Was sind Leerstellen im Erinnern und Gedenken der deutschen Gesellschaft? Diese Frage diskutierte ich am 26. Juni 2025 im Veranstaltungsformats »Gedenkanstoß« der Stiftung Erinnerung, Verantwortung und Zukunft (EVZ). Es fand in der diesjährigen Europäischen Kulturhauptstadt Chemnitz statt. Der Veranstaltungsreihe ging eine repräsentative Befragung der EVZ zur Erinnerungskultur voraus: Diese weist grundsätzlich ein weiterhin großes Interesse an der Geschichte der nationalsozialistischen Verfolgungspolitik zu unterschiedlichen Opfergruppen nach – aber zeigt zugleich, dass das Wissen darüber gering ist und immer mehr Befragte einen ›Schlussstrich‹ unter die nationalsozialistischen deutschen Verbrechen wünschen.
Entgegen dem Mythos der aufgearbeiteten nationalsozialistischen Verbrechen ziehen sich Leerstellen durch die tägliche Arbeit von Gedenkstätten: Sie reichen von geringen Kenntnissen über die etwa 1,5 Millionen Jüdinnen und Juden, die in Osteuropa bei Massenerschießungen durch deutsche Polizei- und SS-Angehörige und ihre Helfer ermordet wurden, bis zu den verleugneten Opfer, an die bis heute kaum erinnert wird.
Die verleugneten Opfer des Nationalsozialismus
In meinem Beitrag habe ich besonders die lange fehlende Auseinandersetzung mit den Verbrechen des Nationalsozialismus und die lange verweigerte Anerkennung der Opfer erläutert. So wurden die Menschen, die als »Asoziale« und »Berufsverbrecher« verfolgt wurden, erst 2020 vom Deutschen Bundestag als Opfer des Nationalsozialismus anerkannt. Diese Leerstelle konnte damit aber keinesfalls einfach ›geschlossen‹ werden. Schließlich lebte kaum noch jemand aus dem Kreis der Verfolgten und ein Beschluss des Parlaments allein ändert noch nicht die Erinnerungskultur. Deshalb ist es wichtig, auf die Lücken hinzuweisen und zu erklären, wie sie zustande kamen. Einen Umgang mit diesen Lücken zu finden, ist auch das Anliegen der Wanderausstellung »Die Verleugneten. Opfer des Nationalsozialismus« der Stiftung Denkmal und der KZ-Gedenkstätte Flossenbürg.
Im Podiumsgespräch über unterrepräsentierte Verfolgtengruppen drehte sich die Fragen vor allem darum, wie die Überlebenden und die Familien der Ermordeten auch nach 1945 von Staat und Gesellschaft ausgegrenzt wurden – sowohl in der Bundesrepublik und Österreich als auch in der DDR. Schließlich handelte es sich nicht um ein passives Vergessen, sondern ein aktives Verleugnen. Über diese Kontinuitäten des Ausschlusses sprachen auch Elisabeth Desta, die Leiterin des Dokumentationszentrums NSU-Komplex in Chemnitz, und Alexander Walther vom Staatlichen Museum für Archäologie Chemnitz, wo er das Jahr der jüdischen Kultur in Sachsen 2026 vorbereitet – moderiert durch die Journalistin Nora Hespers.

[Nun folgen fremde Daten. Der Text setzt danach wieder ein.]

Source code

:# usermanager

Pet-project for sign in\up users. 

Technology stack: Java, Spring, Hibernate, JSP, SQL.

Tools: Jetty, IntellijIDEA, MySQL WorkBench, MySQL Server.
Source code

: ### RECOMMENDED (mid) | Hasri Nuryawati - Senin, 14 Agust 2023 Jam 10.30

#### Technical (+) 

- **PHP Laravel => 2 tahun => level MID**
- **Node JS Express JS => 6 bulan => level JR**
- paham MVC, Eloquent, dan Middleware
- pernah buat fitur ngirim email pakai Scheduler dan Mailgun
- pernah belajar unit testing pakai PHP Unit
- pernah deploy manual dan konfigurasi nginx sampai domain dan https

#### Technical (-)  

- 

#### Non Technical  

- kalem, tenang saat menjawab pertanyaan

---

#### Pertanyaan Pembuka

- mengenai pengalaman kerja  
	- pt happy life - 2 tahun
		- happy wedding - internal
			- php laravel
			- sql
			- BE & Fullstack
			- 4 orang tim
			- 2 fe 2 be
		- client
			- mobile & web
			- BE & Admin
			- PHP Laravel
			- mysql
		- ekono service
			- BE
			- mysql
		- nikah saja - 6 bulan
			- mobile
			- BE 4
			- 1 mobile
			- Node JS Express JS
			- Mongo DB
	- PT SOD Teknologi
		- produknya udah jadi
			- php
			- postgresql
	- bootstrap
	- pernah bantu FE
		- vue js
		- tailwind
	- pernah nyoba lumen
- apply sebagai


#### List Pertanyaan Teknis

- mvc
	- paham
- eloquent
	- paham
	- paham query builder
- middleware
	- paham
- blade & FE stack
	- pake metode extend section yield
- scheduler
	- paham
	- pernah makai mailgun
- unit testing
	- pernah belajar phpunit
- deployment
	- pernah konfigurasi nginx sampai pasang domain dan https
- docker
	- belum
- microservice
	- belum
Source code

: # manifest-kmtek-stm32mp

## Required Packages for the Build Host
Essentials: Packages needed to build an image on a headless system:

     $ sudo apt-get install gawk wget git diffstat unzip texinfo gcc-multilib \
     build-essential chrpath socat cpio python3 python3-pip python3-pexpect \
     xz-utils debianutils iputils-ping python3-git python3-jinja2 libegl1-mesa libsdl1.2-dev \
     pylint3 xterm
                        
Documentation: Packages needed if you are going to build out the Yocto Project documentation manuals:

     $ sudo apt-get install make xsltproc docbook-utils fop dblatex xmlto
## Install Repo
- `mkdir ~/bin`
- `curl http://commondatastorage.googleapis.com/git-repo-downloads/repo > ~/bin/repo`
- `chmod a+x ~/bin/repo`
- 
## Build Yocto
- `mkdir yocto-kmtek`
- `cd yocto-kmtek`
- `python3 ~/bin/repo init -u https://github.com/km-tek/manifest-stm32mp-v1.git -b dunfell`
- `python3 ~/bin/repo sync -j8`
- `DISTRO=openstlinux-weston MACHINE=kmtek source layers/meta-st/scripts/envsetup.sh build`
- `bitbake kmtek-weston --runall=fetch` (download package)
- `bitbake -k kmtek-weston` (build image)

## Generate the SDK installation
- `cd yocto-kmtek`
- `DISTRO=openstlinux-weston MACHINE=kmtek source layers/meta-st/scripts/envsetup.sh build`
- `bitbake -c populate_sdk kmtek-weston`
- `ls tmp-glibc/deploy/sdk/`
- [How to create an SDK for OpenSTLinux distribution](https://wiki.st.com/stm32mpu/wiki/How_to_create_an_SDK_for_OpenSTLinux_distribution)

Eine Reihe an Leerstellen im Erinnern
Auf großes Interesse stieß die Problematik, dass es sich bei den verleugneten Opfern häufig Verfolgungsgründe überschnitten: Zum Beispiel waren viele als »Asoziale« und »Berufsverbrecher« Verfolgte zugleich auch als Roma und Sinti, Jüdinnen und Juden, Homosexuelle oder Patient/-innen im Visier der Behörden. Um das Wissen über diese individuellen Geschichten und die Mechanismen des Terrors zu vergrößern, ist eine enge Zusammenarbeit mit Angehörigen enorm bedeutsam. Sie sind es auch, die eine wichtige Rolle einnehmen können, um das Gedenken an ihre verfolgten Familienangehörigen zu stärken.
Außerdem sprach über Leerstellen im Erinnern Harika Dauth vom Verein Romano Sumnal der Roma und Sinti in Sachsen, Clara Wahl vom Projekt »History in Black« sowie Dr. Andrea Despot als Vorstandsvorsitzende der Stiftung EVZ und Etelka Kobuß, die Migrationsbeauftragte der Stadt Chemnitz. Es wird auch nicht die letzte Veranstaltung der Reihe »Gedenkanstoß« sein. Sie kommt noch in weitere Orte der Bundesrepublik.